Si Matthieu Jalibert s’est illustré offensivement, son rôle défensif a été profondément repensé pour pallier ses points faibles et déstabiliser les adversaires.
### Un nouveau rôle défensif : le « numéro 13 »
Traditionnellement, l’ouvreur (numéro 10) défend face à son vis-à-vis direct.
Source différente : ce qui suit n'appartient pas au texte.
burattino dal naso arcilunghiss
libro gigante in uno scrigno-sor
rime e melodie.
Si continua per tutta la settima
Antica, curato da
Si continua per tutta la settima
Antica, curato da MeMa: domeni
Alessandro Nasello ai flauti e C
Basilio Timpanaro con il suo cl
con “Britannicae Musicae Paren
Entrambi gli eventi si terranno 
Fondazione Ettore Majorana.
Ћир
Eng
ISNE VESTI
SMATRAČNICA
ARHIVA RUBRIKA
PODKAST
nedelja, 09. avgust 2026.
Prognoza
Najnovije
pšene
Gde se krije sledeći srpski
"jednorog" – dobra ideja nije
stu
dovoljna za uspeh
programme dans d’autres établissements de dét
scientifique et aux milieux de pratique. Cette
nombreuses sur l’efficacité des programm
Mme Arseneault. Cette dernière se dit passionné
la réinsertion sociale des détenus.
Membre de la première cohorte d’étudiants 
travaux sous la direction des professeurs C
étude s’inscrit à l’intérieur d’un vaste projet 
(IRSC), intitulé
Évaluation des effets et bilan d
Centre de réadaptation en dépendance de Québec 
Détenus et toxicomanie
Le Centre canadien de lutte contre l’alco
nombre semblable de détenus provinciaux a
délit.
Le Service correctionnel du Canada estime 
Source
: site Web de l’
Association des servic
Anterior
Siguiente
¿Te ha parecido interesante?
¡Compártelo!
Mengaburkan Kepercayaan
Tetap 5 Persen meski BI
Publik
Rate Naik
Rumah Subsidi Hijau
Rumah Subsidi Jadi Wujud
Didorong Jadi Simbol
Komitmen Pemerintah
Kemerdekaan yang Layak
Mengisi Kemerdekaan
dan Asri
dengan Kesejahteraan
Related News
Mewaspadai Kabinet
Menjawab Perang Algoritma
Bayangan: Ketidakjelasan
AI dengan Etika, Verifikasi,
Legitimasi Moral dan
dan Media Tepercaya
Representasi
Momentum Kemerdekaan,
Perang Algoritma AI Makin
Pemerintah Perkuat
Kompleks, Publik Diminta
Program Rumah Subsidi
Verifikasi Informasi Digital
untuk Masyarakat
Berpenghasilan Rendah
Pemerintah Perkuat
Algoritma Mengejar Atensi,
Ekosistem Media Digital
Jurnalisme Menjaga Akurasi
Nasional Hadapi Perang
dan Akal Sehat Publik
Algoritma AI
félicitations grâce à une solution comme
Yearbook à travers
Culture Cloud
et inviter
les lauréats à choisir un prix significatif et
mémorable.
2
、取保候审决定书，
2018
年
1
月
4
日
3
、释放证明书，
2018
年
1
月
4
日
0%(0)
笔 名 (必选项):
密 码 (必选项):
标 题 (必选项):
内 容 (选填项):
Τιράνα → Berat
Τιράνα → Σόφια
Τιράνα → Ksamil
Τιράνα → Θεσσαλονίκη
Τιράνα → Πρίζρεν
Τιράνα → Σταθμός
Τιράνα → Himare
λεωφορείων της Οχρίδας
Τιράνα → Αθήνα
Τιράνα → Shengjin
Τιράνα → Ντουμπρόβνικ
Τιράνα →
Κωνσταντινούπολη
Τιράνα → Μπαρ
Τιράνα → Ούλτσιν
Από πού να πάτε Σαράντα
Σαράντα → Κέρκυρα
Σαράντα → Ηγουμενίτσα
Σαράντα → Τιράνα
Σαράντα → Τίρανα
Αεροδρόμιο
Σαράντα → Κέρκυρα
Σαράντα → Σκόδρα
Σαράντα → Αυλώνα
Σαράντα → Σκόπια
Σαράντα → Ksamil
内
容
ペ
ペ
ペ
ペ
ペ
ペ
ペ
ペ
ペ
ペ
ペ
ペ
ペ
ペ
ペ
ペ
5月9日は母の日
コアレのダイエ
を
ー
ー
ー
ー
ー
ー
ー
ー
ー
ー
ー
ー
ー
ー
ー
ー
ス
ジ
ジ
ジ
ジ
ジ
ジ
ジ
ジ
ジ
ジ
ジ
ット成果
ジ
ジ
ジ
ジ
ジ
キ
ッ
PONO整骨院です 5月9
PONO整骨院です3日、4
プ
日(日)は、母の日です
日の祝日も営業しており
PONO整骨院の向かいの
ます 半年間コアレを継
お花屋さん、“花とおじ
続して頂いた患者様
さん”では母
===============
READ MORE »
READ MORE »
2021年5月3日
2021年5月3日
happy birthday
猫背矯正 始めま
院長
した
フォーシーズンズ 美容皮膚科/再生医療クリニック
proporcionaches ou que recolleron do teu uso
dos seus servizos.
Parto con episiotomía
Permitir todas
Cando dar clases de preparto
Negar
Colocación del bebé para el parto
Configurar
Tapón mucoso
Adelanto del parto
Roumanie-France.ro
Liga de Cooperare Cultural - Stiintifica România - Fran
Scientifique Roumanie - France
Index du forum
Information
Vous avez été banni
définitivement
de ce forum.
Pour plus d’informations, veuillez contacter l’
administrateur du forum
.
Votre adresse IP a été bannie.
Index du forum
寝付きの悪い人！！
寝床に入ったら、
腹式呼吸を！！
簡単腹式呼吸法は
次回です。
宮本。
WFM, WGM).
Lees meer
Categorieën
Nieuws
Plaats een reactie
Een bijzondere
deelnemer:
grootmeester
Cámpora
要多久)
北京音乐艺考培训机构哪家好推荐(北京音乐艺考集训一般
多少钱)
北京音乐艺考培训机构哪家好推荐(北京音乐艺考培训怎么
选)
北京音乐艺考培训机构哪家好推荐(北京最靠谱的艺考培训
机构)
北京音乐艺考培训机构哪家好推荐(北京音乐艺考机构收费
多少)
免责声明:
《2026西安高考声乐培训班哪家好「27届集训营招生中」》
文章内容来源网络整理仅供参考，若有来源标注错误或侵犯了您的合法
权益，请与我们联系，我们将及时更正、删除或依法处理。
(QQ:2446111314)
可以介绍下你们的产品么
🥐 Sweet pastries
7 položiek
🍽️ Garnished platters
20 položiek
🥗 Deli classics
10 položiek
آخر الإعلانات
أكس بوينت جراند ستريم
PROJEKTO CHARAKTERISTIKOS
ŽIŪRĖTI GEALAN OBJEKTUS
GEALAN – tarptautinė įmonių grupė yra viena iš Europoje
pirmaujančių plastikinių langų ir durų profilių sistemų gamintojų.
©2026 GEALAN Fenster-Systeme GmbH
Cet hiver, pourtant, le staff tricolore a repositionné Jalibert en second centre (numéro 13) lors des phases défensives.
L’objectif était clair : éviter au Bordelais les confrontations physiques frontales avec les avants adverses. « Il défend en position 3. C’est une position sur laquelle les adversaires arrivent avec moins de frontalité et davantage de vitesse », explique Fabien Galthié.
Pour compenser ce déplacement, des joueurs plus robustes, tels qu’un troisième ligne ou le premier centre Yoram Moefana, ont été alignés en première ligne afin d’absorber les chocs.
### Une tactique « anti-Irlande » payante
Cette stratégie visait notamment à déstabiliser le jeu structuré des Irlandais. « Sur les premières positions défensives, nous avons placé des joueurs capables de répondre à la dimension physique des adversaires : un troisième ligne et un 12, Matthieu a défendu en 13. Ce choix d’avoir des « shooters » au milieu du terrain nous a beaucoup aidés face à l’Irlande. Jusqu’à la sortie de Yoram Moefana, cela les a complètement déboussolés », confie le sélectionneur.
Toutefois, Galthié reste conscient que ces innovations ne gardent pas leur effet longtemps au plus haut niveau.
Il souligne d’ailleurs : « Vous remarquerez que ceux-ci se sont adaptés à ce système au bout de trois matchs. On l’a vu en Écosse et je trouve ça génial. »
### Un avenir tactique conditionné par Ntamack
Fabien Galthié précise que ce dispositif était « sur-mesure » pour Jalibert. En cas de retour de Romain Ntamack dans le XV de départ, la tactique devra évoluer car les deux joueurs ont des affinités défensives différentes.
« Romain Ntamack, lui, préfère défendre en position d’ouvreur. S’il joue, on modifiera donc le système », indique-t-il.
En résumé, l’équipe de France ne s’appuie plus sur un schéma figé, mais adapte constamment sa stratégie aux forces de ses cadres et aux caractéristiques de ses adversaires. Cette souplesse tactique a largement contribué à la conquête du dernier Tournoi des Six Nations.